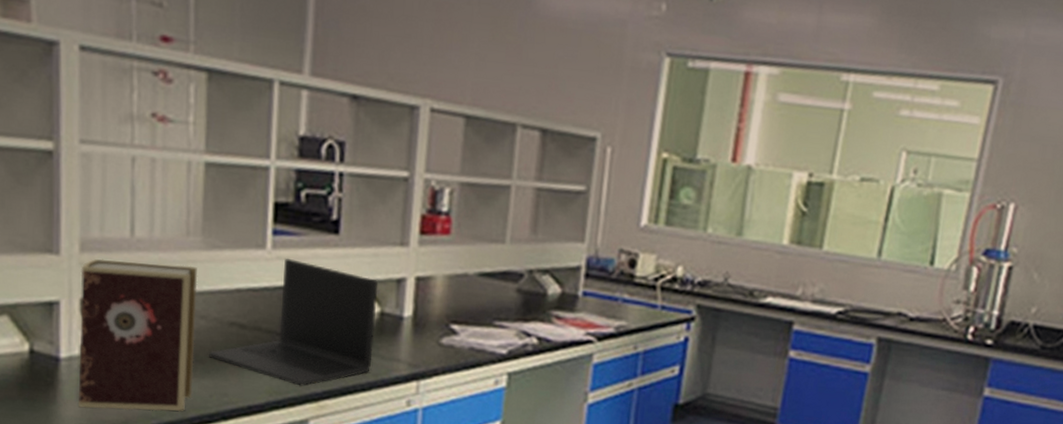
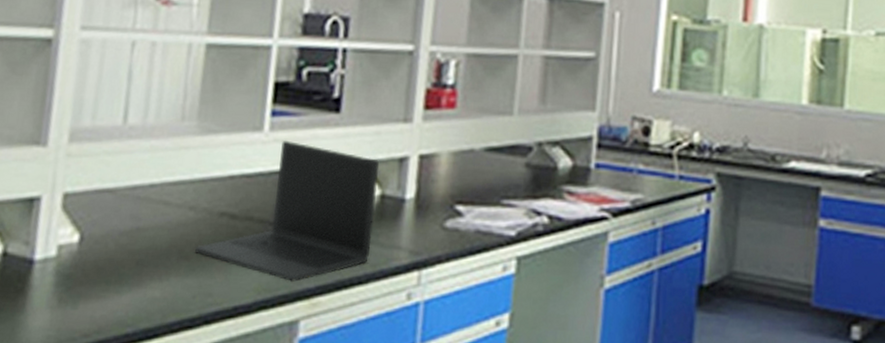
book: present [77,259,198,412] -> none [48,149,190,317]

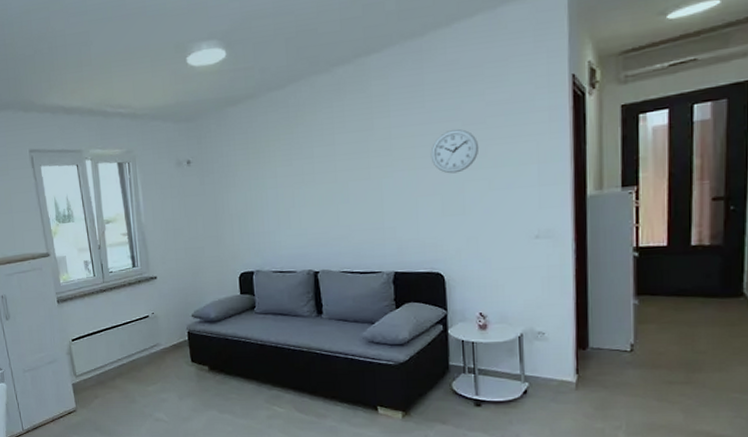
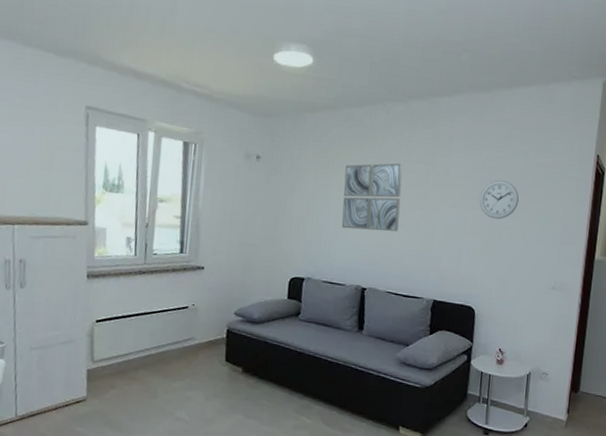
wall art: none [277,136,344,216] -> present [341,163,403,232]

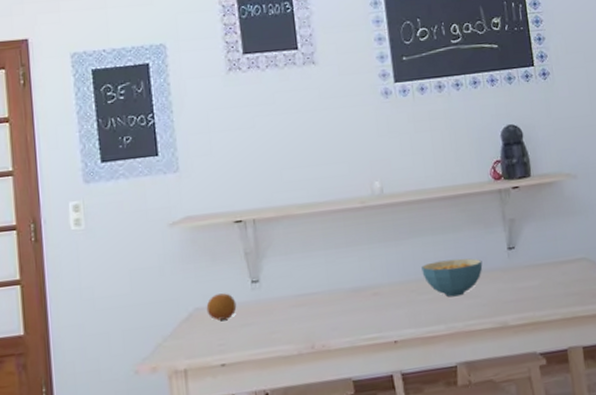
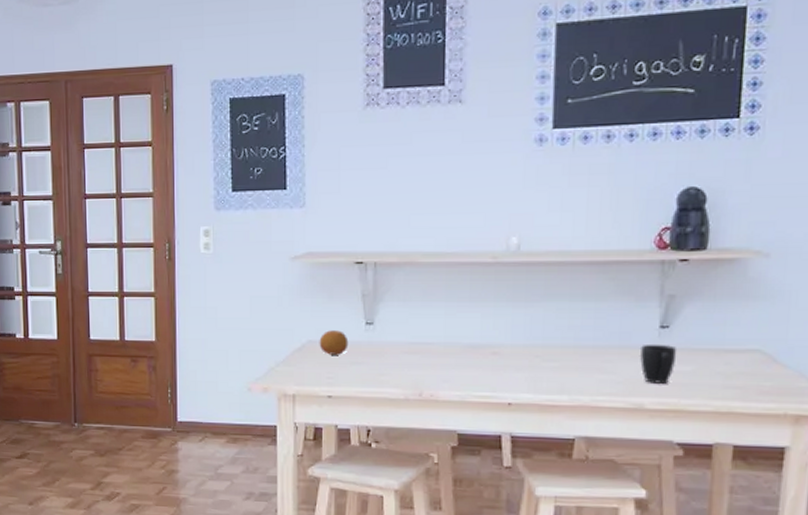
cereal bowl: present [421,258,483,297] -> none [551,329,625,369]
mug: none [495,264,526,301] -> present [639,344,677,384]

## DIRECTIONS
Give the material above again exactly as it stands, minus any images.

## REPLY
book: present [77,259,198,412] -> none [48,149,190,317]

wall art: none [277,136,344,216] -> present [341,163,403,232]

cereal bowl: present [421,258,483,297] -> none [551,329,625,369]
mug: none [495,264,526,301] -> present [639,344,677,384]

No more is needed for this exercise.